■ **Data**:
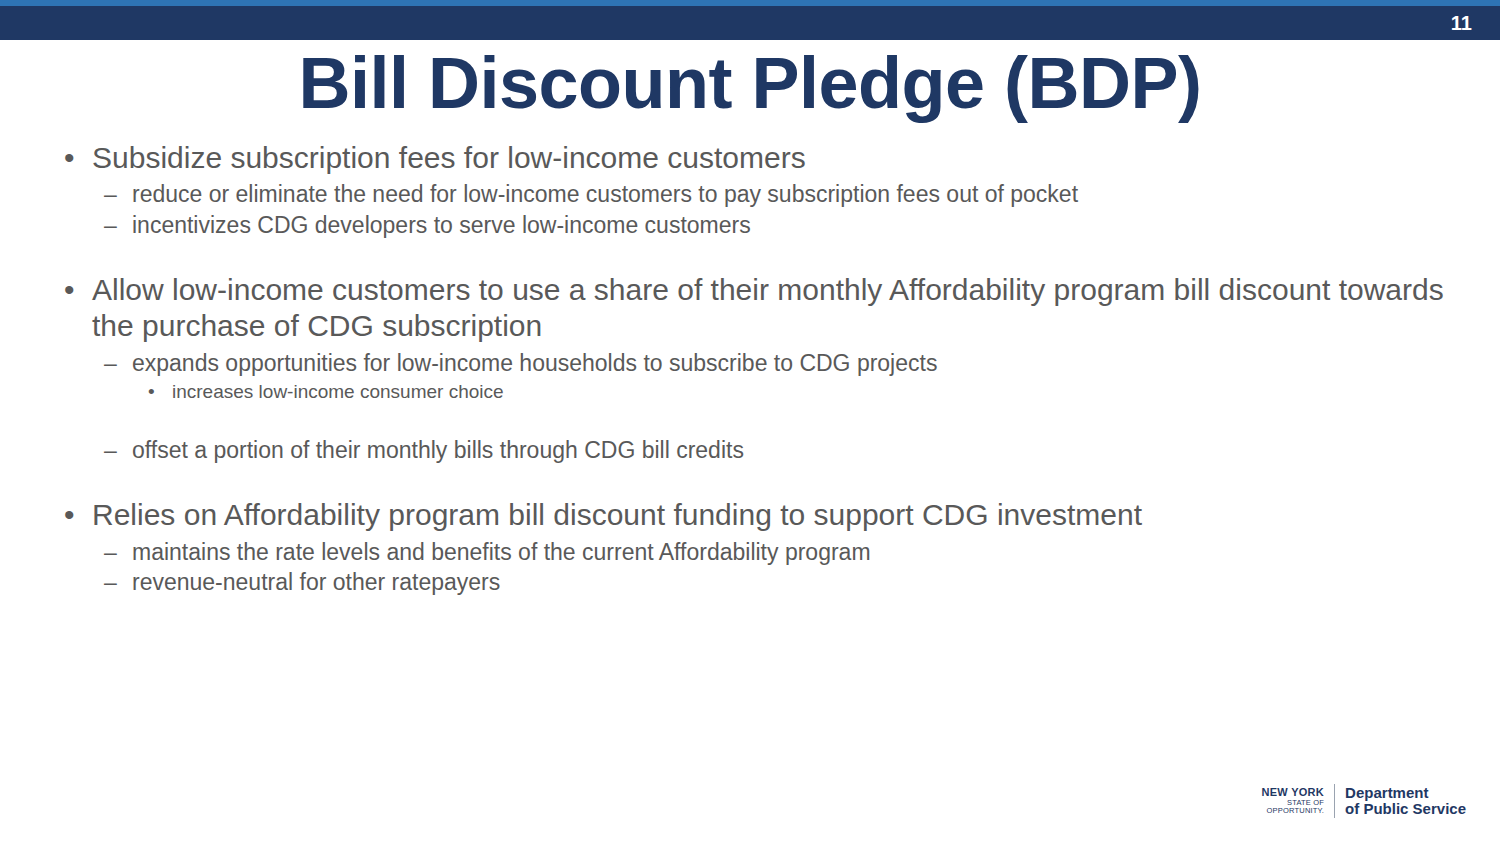11
Bill Discount Pledge (BDP)
Subsidize subscription fees for low-income customers
reduce or eliminate the need for low-income customers to pay subscription fees out of pocket
incentivizes CDG developers to serve low-income customers
Allow low-income customers to use a share of their monthly Affordability program bill discount towards the purchase of CDG subscription
expands opportunities for low-income households to subscribe to CDG projects
increases low-income consumer choice
offset a portion of their monthly bills through CDG bill credits
Relies on Affordability program bill discount funding to support CDG investment
maintains the rate levels and benefits of the current Affordability program
revenue-neutral for other ratepayers
NEW YORK
STATE OF
OPPORTUNITY.
Department
of Public Service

■ **Work instructions**: Pull every line containing the word "their" out of the material.

■ **Task answer**:
Allow low-income customers to use a share of their monthly Affordability program bill discount towards the purchase of CDG subscription
offset a portion of their monthly bills through CDG bill credits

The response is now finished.